Yep, this should be a noop. It does mean there will be a slightly longer delay since the new mirroring controller watches Endpoints resources and then creates EndpointSlices. It also only supports mirroring up to 1000 IPs per subset.

github-actions[bot] commented 4 years ago

This issue is stale because it has been open for 90 days with no activity. It will automatically close after 30 more days of inactivity. Reopen the issue with /reopen. Mark the issue as fresh by adding the comment /remove-lifecycle stale.

vagababov commented 3 years ago

/reopen /lifecycle frozen

knative-prow-robot commented 3 years ago

@vagababov: Reopened this issue.

In response to [this](https://github.com/knative/serving/issues/7701#issuecomment-727293198): >/reopen >/lifecycle frozen Instructions for interacting with me using PR comments are available [here](https://git.k8s.io/community/contributors/guide/pull-requests.md). If you have questions or suggestions related to my behavior, please file an issue against the [kubernetes/test-infra](https://github.com/kubernetes/test-infra/issues/new?title=Prow%20issue:) repository.
vagababov commented 3 years ago

/unassign

evankanderson commented 3 years ago

As I read the issue:

  1. It's a no-op (and working post 1.19 with the mirroring controller)
  2. There's no one currently working on anything here
  3. We have some ideas in the future, but haven't written any of them down.

I think we should

/close

this issue, and open new ones when we have concrete proposals where using EndpointSlices directly might help.

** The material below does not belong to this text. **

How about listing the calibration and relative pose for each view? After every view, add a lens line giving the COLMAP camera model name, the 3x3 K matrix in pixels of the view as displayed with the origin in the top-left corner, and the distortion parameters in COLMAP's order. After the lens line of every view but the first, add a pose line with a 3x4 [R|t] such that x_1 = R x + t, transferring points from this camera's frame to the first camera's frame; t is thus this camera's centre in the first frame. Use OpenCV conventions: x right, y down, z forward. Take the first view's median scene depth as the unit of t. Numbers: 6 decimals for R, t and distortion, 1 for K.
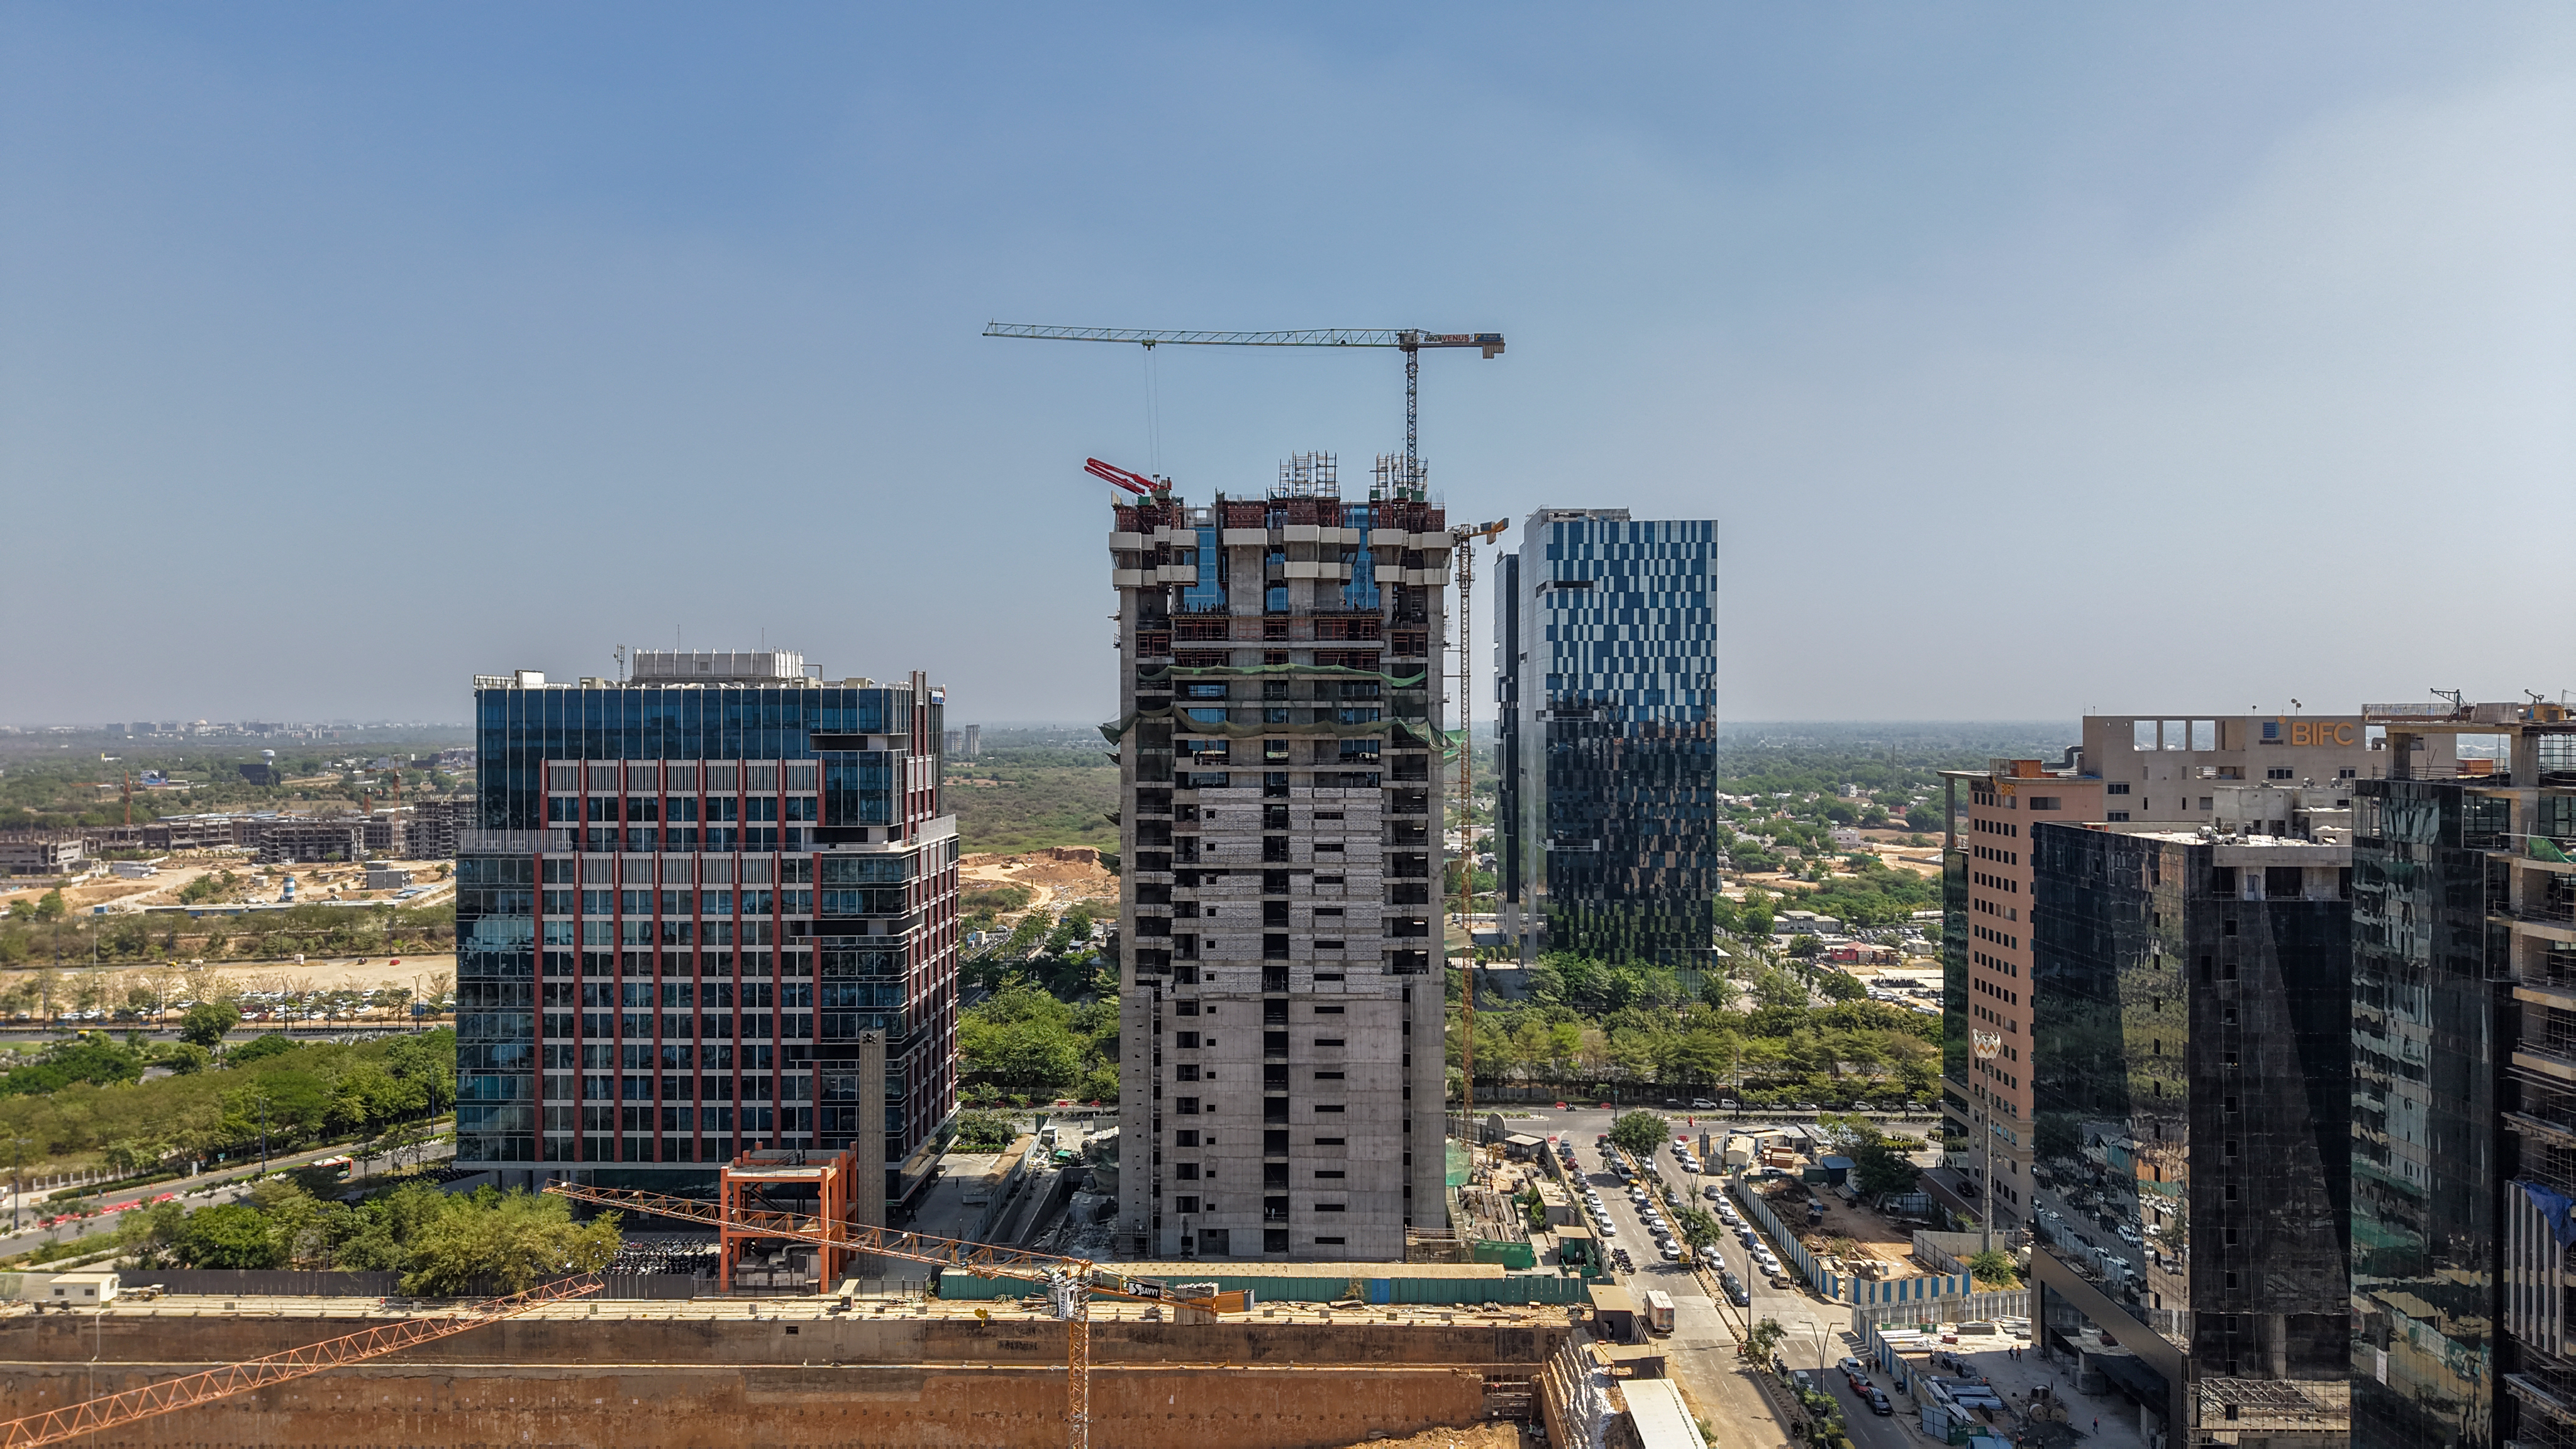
lens RADIAL K [[1805.8, 0, 1289.2], [0, 1805.8, 727.5], [0, 0, 1]] dist [-0.003435, -0.001374]
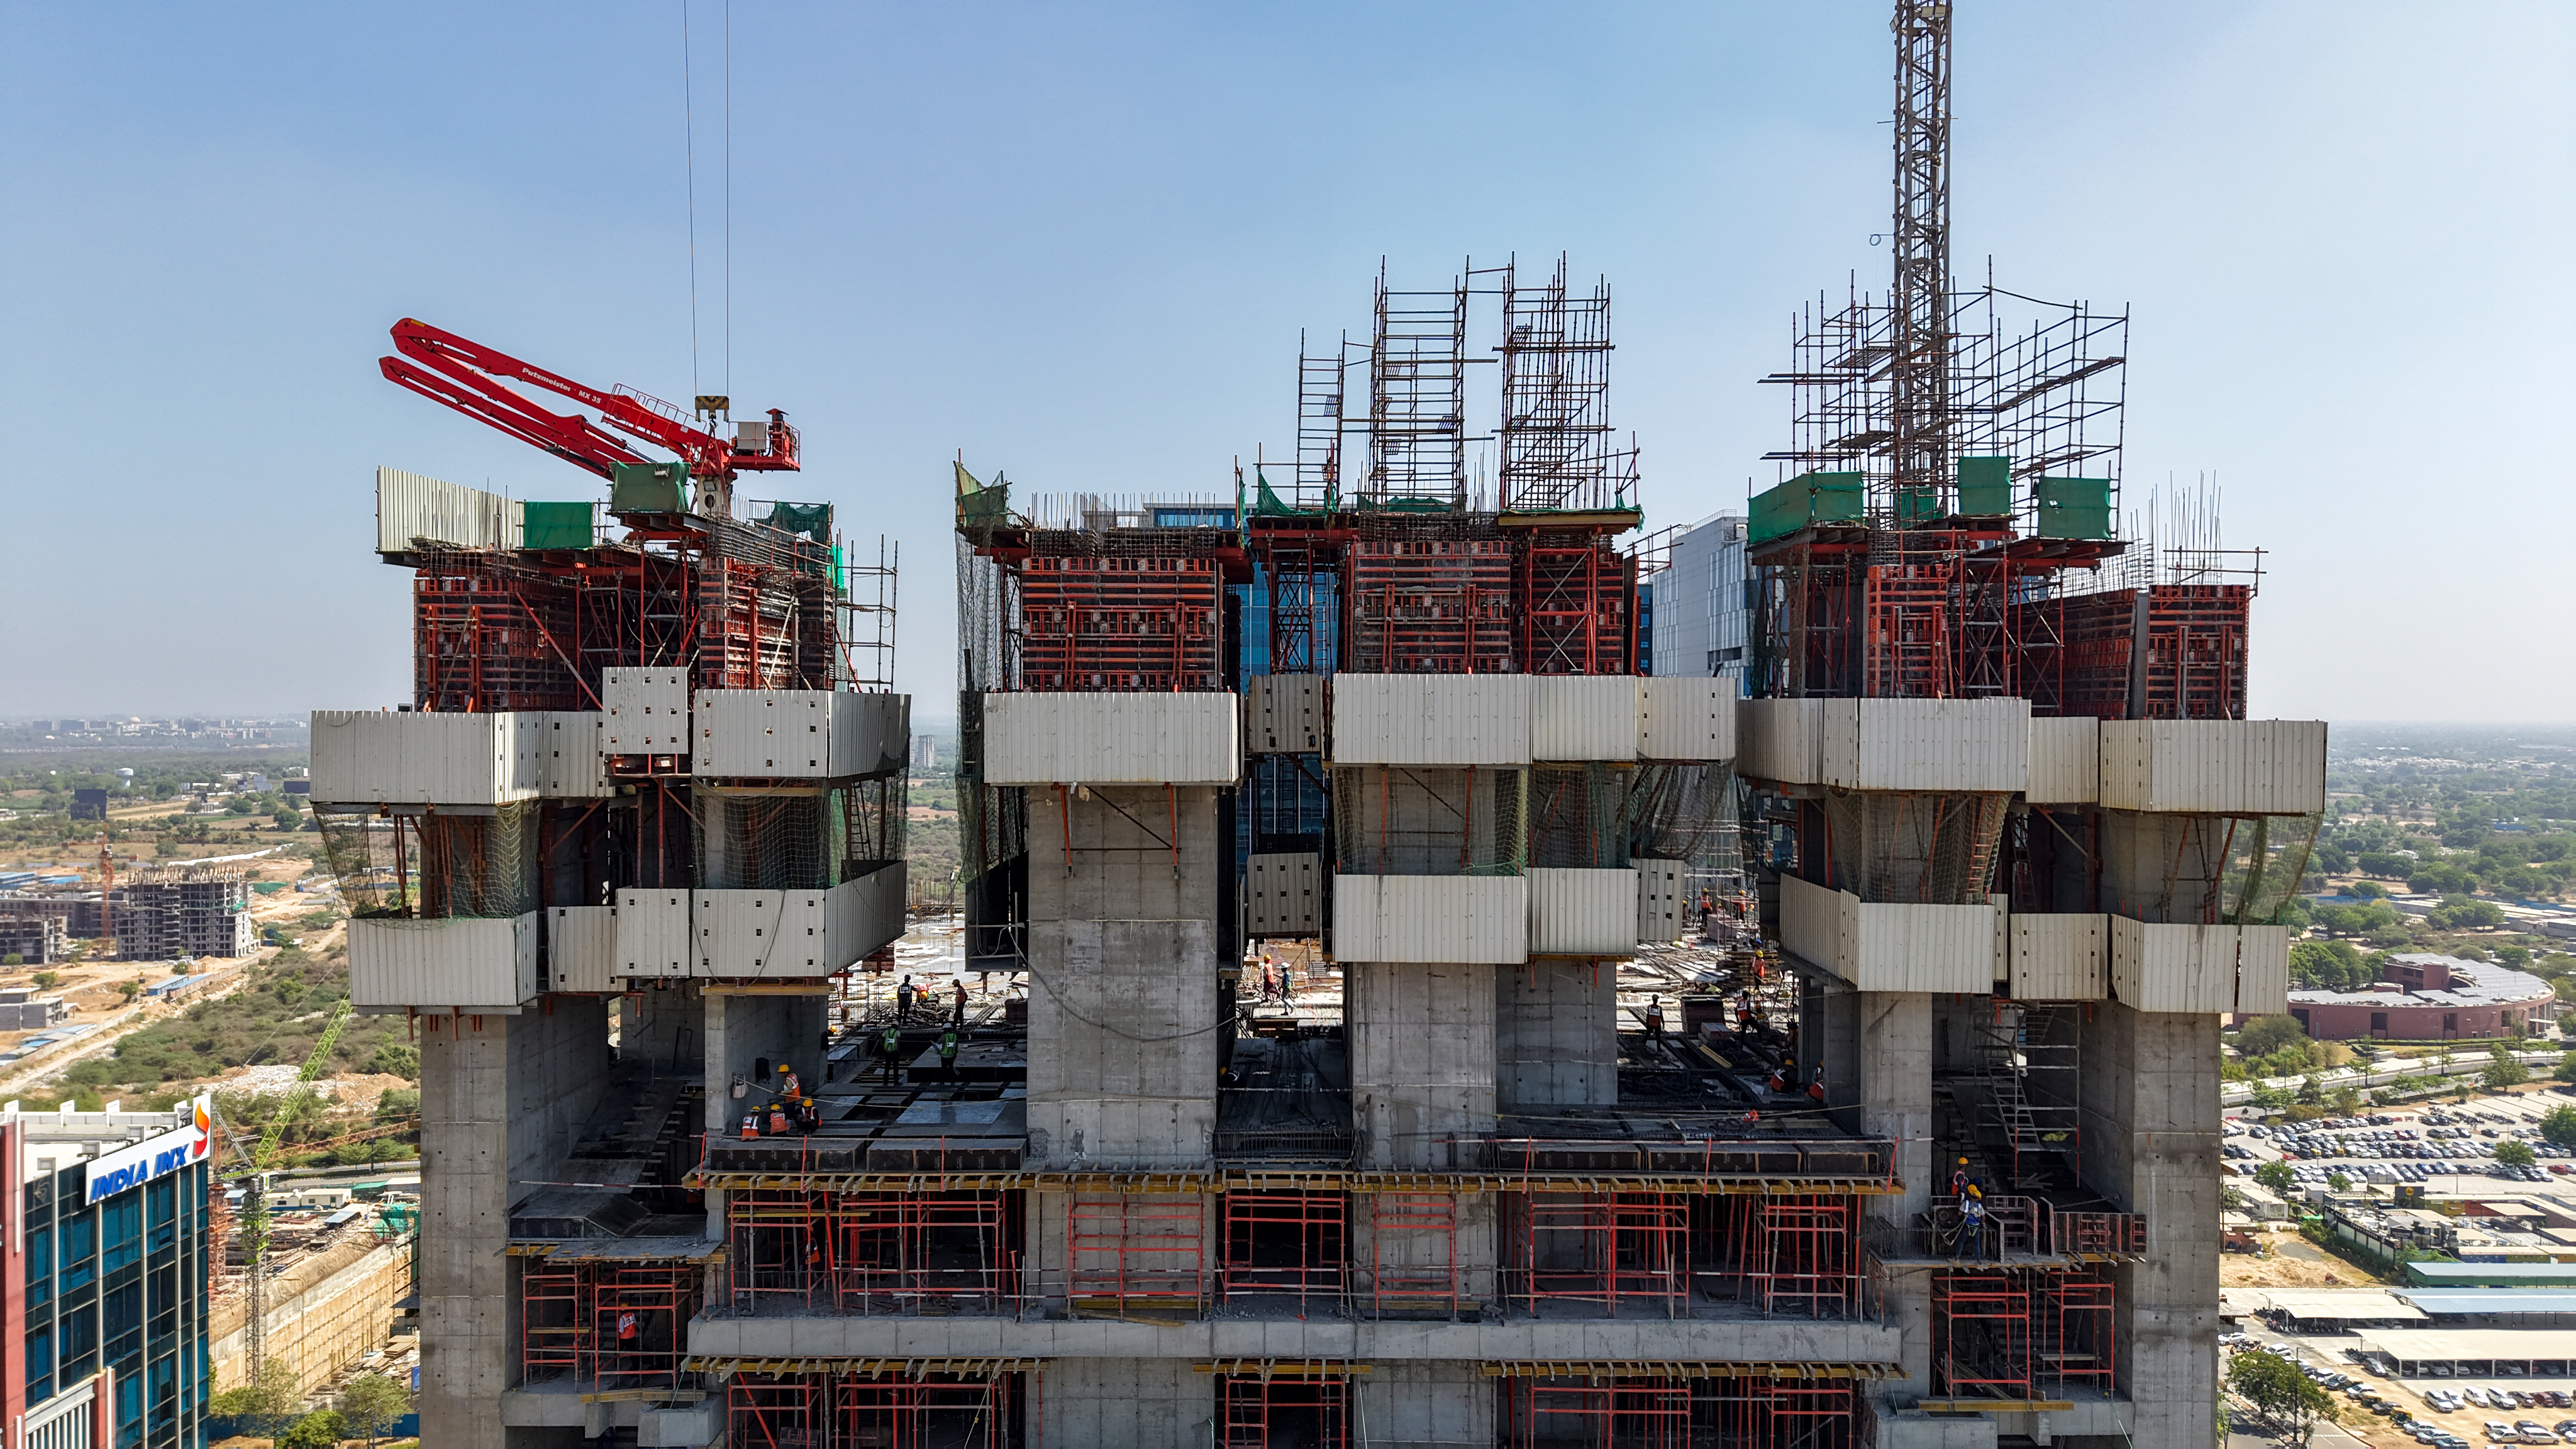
lens RADIAL K [[1805.8, 0, 1288.1], [0, 1805.8, 726.0], [0, 0, 1]] dist [-0.003435, -0.001374]
pose [[0.999913, 0.004807, 0.012283, -0.009424], [-0.004832, 0.999986, 0.002012, -0.106527], [-0.012274, -0.002072, 0.999923, 0.819780]]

knative-prow-robot commented 3 years ago

@evankanderson: Closing this issue.

In response to [this](https://github.com/knative/serving/issues/7701#issuecomment-803755604): >As I read the issue: > >1. It's a no-op (and working post 1.19 with the mirroring controller) >2. There's no one currently working on anything here >3. We have some ideas in the future, but haven't written any of them down. > >I think we should > >/close > >this issue, and open new ones when we have concrete proposals where using EndpointSlices directly might help. Instructions for interacting with me using PR comments are available [here](https://git.k8s.io/community/contributors/guide/pull-requests.md). If you have questions or suggestions related to my behavior, please file an issue against the [kubernetes/test-infra](https://github.com/kubernetes/test-infra/issues/new?title=Prow%20issue:) repository.
dprotaso commented 1 month ago

/reopen

Users are hitting the 1000 endpoints limit so mirroring isn't working properly - https://cloud-native.slack.com/archives/C04LMU0AX60/p1726054917101579

I think switching over to EndpointSlices won't work with clusters using kubedns (which I believe GKE is using)

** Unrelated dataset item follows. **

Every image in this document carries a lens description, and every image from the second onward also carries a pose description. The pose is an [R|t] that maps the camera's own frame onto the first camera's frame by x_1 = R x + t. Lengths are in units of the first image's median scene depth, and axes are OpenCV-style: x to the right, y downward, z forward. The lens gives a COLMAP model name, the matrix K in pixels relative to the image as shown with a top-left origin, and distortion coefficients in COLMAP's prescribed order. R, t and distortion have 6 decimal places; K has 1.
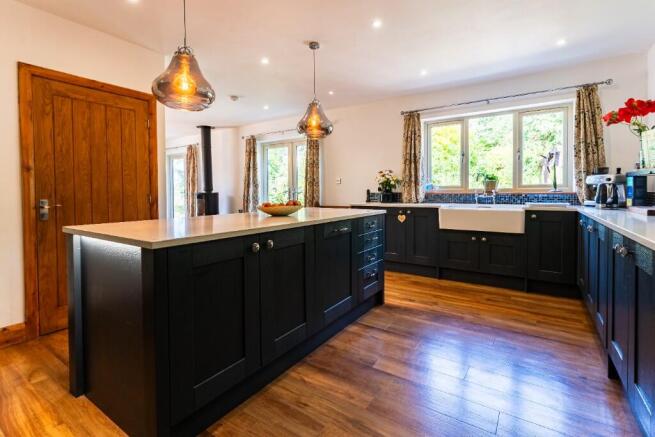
lens RADIAL K [[311.0, 0, 325.7], [0, 311.0, 192.7], [0, 0, 1]] dist [-0.000436, 0.000022]
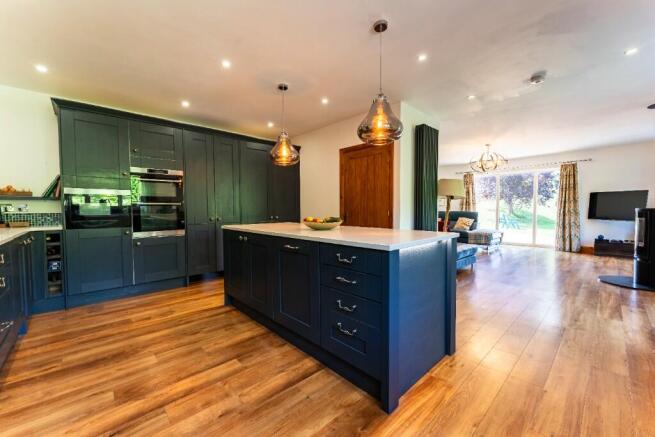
lens RADIAL K [[265.6, 0, 327.5], [0, 265.6, 218.5], [0, 0, 1]] dist [0.000631, 0.000010]
pose [[-0.225870, 0.047721, -0.972988, 0.869244], [-0.000629, 0.998792, 0.049132, -0.020650], [0.974157, 0.011709, -0.225567, 1.316653]]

@robscott is there any plans for GKE to move to CoreDNS or CloudDNS by default?

knative-prow[bot] commented 1 month ago

@dprotaso: Reopened this issue.

In response to [this](https://github.com/knative/serving/issues/7701#issuecomment-2361787780): >/reopen > >Users are hitting the 1000 endpoints limit so mirroring isn't working properly - https://cloud-native.slack.com/archives/C04LMU0AX60/p1726054917101579 > >I think switching over to EndpointSlices won't work with clusters using kubedns (which I believe GKE is using) > >@robscott is there any plans for GKE to move to CoreDNS or CloudDNS by default? Instructions for interacting with me using PR comments are available [here](https://git.k8s.io/community/contributors/guide/pull-requests.md). If you have questions or suggestions related to my behavior, please file an issue against the [kubernetes-sigs/prow](https://github.com/kubernetes-sigs/prow/issues/new?title=Prow%20issue:) repository.
dprotaso commented 1 month ago

We maybe be able to work around this by creating multiple subsets - see the docs here

https://kubernetes.io/docs/concepts/services-networking/endpoint-slices/#endpointslice-mirroring

robscott commented 1 month ago

@robscott is there any plans for GKE to move to CoreDNS or CloudDNS by default?

We recommend using Cloud DNS in GKE which does support EndpointSlices and is the default in at least Autopilot clusters (not sure about other modes).